**Textabschnitt:**
#####
So einen Entschluss hält man nicht auf, außer mit Ketten.
Es ist Hybris, zu glauben, man könne jemanden retten, indem man ihn vor sich selbst schützt, es sei denn, man sperrt ihn für den Rest seines Lebens ein.
Ich weiß, dass vor allem Mütter ein Problem mit der Problematik haben, von Sorge getrieben leider häufig nicht erkennen, wann sie selbst übergriffig werden. Ich sage das ziemlich wertfrei, ich habe selbst eine Mutter, und die ist über 70 und hat immer noch diese Anwandlungen, jemanden beschützen zu wollen und zu helfen, auch wenn das zu weit geht. Aber es ist besser geworden, mit der Zeit und unzähligen Gesprächen.
Ein, ich würde schon sagen - befreundeter - Sozialarbeiter vom Sozialpsychiatrischen Dienst hat mir sehr geholfen, die Angehörigenproblematik und ihre Dynamik zu erklären und mir dabei zu helfen, mich - von meinen Angehörigen - abzugrenzen. Ansonsten würde ich heute ohne Familienkontakt leben (also gänzlich).
#####
Übungen zur Diagrammauswertung:
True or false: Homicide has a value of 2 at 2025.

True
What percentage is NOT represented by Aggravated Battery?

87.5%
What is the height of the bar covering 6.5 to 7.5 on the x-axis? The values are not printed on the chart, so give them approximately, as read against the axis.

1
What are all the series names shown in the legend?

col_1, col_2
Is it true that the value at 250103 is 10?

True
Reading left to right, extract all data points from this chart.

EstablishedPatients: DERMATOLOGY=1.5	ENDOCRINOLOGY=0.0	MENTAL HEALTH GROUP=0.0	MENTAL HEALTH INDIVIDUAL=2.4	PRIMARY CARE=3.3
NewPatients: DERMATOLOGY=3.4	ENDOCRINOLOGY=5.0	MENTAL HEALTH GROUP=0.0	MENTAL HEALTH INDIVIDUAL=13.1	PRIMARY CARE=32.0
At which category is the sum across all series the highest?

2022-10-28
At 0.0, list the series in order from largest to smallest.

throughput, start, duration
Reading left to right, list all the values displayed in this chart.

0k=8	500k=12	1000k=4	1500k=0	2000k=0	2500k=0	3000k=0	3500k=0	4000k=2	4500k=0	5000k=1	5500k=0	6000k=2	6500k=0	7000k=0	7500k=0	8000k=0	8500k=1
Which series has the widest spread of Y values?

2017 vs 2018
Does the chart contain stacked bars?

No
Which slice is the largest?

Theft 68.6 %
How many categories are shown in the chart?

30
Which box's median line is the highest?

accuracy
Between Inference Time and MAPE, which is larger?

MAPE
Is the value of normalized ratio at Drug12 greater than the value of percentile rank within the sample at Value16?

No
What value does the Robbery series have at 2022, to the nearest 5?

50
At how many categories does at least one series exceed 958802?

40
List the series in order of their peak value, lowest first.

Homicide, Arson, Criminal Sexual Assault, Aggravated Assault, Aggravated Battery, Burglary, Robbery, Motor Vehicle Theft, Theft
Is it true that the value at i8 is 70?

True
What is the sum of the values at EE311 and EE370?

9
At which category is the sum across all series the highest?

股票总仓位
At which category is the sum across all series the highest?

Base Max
#####
**Arbeitsauftrag 1:** Entnehmen Sie dem Textabschnitt wörtlich die Stelle, die mit den Worten "Es ist Hybris, zu" anfängt und mit "und unzähligen Gesprächen." aufhört.
**Arbeitsauftrag 2:** Bei welchem Dienst arbeitet laut Textabschnitt der Sozialarbeiter?
**Arbeitsauftrag 3:**
Stimmen diese Aussagen mit dem Textabschnitt überein? Antworten Sie jeweils mit Ja oder Nein und zitieren Sie die entscheidenden Worte.
(a) Die Mutter der schreibenden Person ist älter als 70.
(b) Die schreibende Person lebt heute ganz ohne Kontakt zur Familie.
(c) Mit der Zeit und durch viele Gespräche hat sich das Verhalten der Mutter gebessert.

**Schriftliche Lösung 1:**
Es ist Hybris, zu glauben, man könne jemanden retten, indem man ihn vor sich selbst schützt, es sei denn, man sperrt ihn für den Rest seines Lebens ein.
Ich weiß, dass vor allem Mütter ein Problem mit der Problematik haben, von Sorge getrieben leider häufig nicht erkennen, wann sie selbst übergriffig werden. Ich sage das ziemlich wertfrei, ich habe selbst eine Mutter, und die ist über 70 und hat immer noch diese Anwandlungen, jemanden beschützen zu wollen und zu helfen, auch wenn das zu weit geht. Aber es ist besser geworden, mit der Zeit und unzähligen Gesprächen.

**Schriftliche Lösung 2:** Beim Sozialpsychiatrischen Dienst.

**Schriftliche Lösung 3:**
(a) Ja: „die ist über 70“
(b) Nein: „Ansonsten würde ich heute ohne Familienkontakt leben (also gänzlich).“
(c) Ja: „Aber es ist besser geworden, mit der Zeit und unzähligen Gesprächen.“